[Opening AVAILABLE RECORDS section]
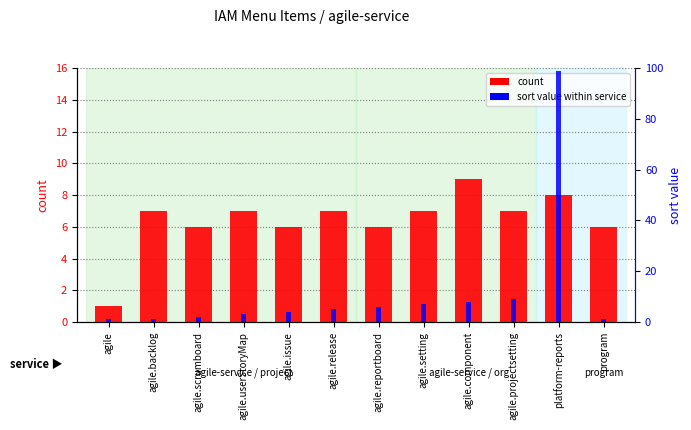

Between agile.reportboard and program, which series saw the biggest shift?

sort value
[Closing AVAILABLE RECORDS section]
[Opening AVAILABLE RECORDS section]
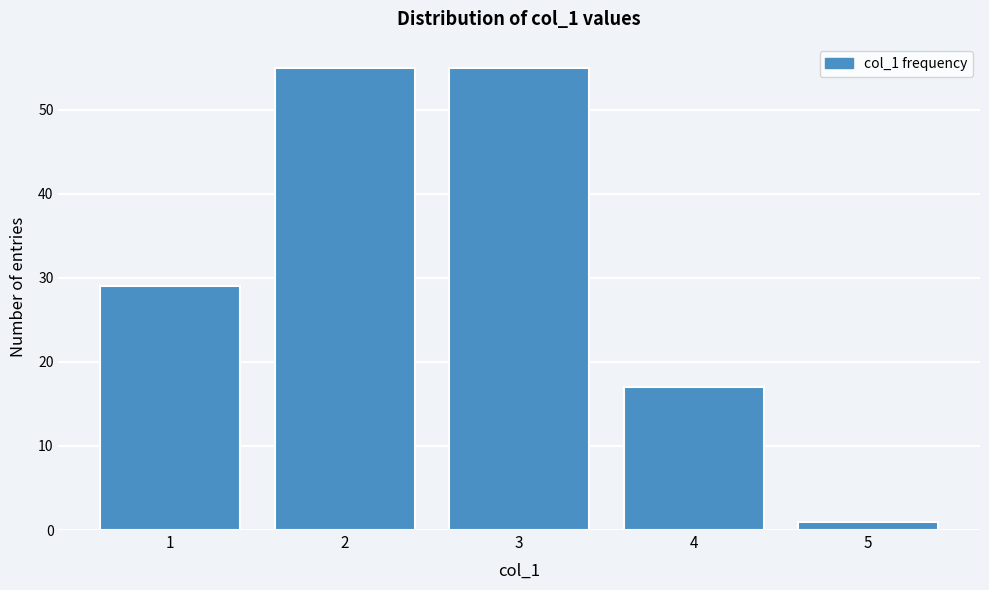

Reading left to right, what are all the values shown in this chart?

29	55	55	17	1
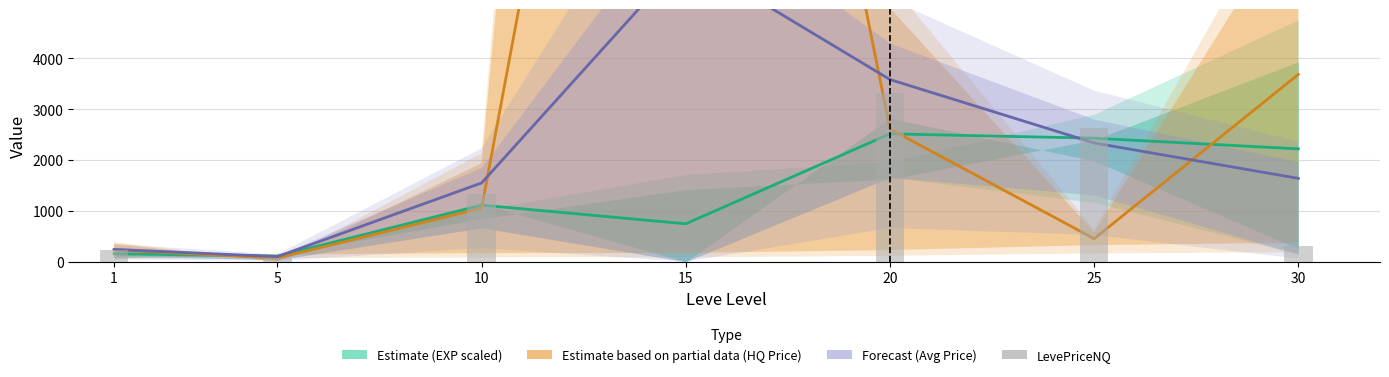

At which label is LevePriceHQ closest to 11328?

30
[Closing AVAILABLE RECORDS section]
Count the lines in the listing that contain the string "which". Report only the number.

2